In 1928 the gas making plant, the last around the coast, was discontinued and a biform (two tier) optic transferred from Tory Island replaced the original triform which had been giving trouble for some time. Paraffin vapour burners were used instead of coal gas. The character was altered to four flashes every half minute. Paraffin gave way to electric lamps on 15th July 1969 when the intensity of the light was increased giving a range of 30 nautical miles. The duration of the flash was decreased to 0.2 seconds.

A radiobeacon was established on 8th August 1949.

Repairs to the tower were carried out from September 1953 to January 1954 when the tower which had always been painted black acquired a 27 foot deep white band approximately half way up. The lantern was painted white.

The Keepers' shore dwellings at Donaghadee were discontinued and sold in October 1957 and the Keepers then lived in homes of their own, travelling to and from Donaghadee when their tour of duty on the island commenced or finished. A local boat contractor carried out the relief from Donaghadee every two weeks.
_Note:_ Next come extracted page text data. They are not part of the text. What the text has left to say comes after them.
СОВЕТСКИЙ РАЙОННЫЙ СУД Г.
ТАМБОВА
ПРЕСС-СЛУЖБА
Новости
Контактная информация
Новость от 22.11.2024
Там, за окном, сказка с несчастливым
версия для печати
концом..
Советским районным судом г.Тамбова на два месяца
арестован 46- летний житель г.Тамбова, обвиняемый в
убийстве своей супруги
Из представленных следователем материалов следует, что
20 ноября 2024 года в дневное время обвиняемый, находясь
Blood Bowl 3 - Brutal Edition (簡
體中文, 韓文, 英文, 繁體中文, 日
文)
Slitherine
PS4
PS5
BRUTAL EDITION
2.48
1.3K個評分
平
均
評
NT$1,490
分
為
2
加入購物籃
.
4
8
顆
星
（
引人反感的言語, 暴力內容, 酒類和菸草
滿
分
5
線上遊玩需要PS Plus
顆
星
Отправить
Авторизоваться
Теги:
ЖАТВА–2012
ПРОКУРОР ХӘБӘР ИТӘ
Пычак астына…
From the 14th July 1981 the Keepers on Mew Island monitored the South Rock Automatic Lightfloat situated 32km to the south, off the County Down coast.

In June 1991, the diaphone fog signal service at the station was permanently discontinued.

A radar responder beacon (Racon) was established at Mew Island on 1st March 1993.

The lighthouse was converted to automatic operation and, as a consequence the lighthouse keepers were permanently withdrawn from the station on 29th March 1996. The station is in the care of an Attendant and the aids to navigation are also monitored via a telemetry link from Irish Lights Dun Laoghaire.

By the early 1990s utilisation of radio direction finders by mariners was to a great extent superseded by more modern technology. Following the mandatory requirement for ships to carry radio direction finders as part of their equipment the Commissioners discontinued their medium frequency radiobeacon service on 1st February 1999.